Les Béguines est le nom qui a été utilisé pour désigner ces communautés de femmes libres qui vivaient de façon semi-religieuse, à la fin du XIIème siècle, principalement en Europe de l’ouest. Elles menaient une vie spirituelle, mais sans jamais prononcer de vœux.

Carmen Chaumet, étudiante à la catho et membre du Comité de la Jupe, a partagé avec nojus ses recherches sur ces communautés. Elle nous a permis de découvrir leur diversité  et la liberté de leur spiritualité, qui sont une source très riche d’inspiration pour les femmes catholiques d’aujourd’hui.

A la fin du XIIème siècle et au début du XIIIème dans le nord de la France et ce qui deviendra la Belgique et les Pays-Bas se sont constituées des communautés de femmes libres souhaitant vivre une vie selon un idéal de pauvreté évangélique.
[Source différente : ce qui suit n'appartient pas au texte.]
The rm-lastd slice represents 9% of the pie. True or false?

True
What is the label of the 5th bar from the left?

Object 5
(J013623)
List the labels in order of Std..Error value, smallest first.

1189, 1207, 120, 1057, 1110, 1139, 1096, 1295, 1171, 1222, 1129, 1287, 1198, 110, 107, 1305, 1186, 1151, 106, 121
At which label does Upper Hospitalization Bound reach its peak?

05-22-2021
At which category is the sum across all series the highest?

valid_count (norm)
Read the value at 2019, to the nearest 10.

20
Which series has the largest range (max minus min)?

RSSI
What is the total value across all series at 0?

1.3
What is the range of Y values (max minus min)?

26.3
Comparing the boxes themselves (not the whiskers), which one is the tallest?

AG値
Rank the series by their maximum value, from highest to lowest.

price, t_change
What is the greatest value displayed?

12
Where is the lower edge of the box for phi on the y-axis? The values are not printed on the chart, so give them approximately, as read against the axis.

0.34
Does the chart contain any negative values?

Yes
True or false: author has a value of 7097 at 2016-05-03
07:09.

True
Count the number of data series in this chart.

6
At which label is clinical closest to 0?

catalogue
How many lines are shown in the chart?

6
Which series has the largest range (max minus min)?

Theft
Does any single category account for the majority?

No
Ces communautés se sont appelées « béguinages »

Beaucoup de ces femmes auraient peut-être souhaité rejoindre des communautés monastiques féminines mais n’y ont pas été acceptées : il fallait avoir un titre de noblesse et apporter une dot. En outre, les couvents étaient surchargés. Les guerres avaient décimé la population masculine et dans beaucoup de pays on comptait nettement plus de femmes que d’hommes.

On comptera jusqu’à 400 béguinages à Paris et 2000 dans la ville allemande de Cologne. D’autres se constitueront à Bruges, où l’on peut encore visiter cet ensemble de maisons individuelles.

Quelques clercs, notamment Robert de Sorbon,  théologien, soutiendront ces communautés. Le roi Louis IX aussi.
La vie quotidienne de ces femmes est faite de travail : tissage, soins aux malades, mais aussi rythmée par la prière.

Naturellement, l’institution ecclésiale ne voit pas toujours d’un bon œil ces communautés de femmes libres. Elles seront condamnées par le concile de Vienne en 1311. Tombées dans l’oubli, elles bénéficient aujourd’hui d’un regain d’intérêt de la part de nombreux chrétiens.

La conférence  a été suivie d’une prière commune avec un partage de l’évangile du jour.

Pour en savoir plus, un roman « La nuit des béguines » d’Aline Kiner, donne une idée de leur vie.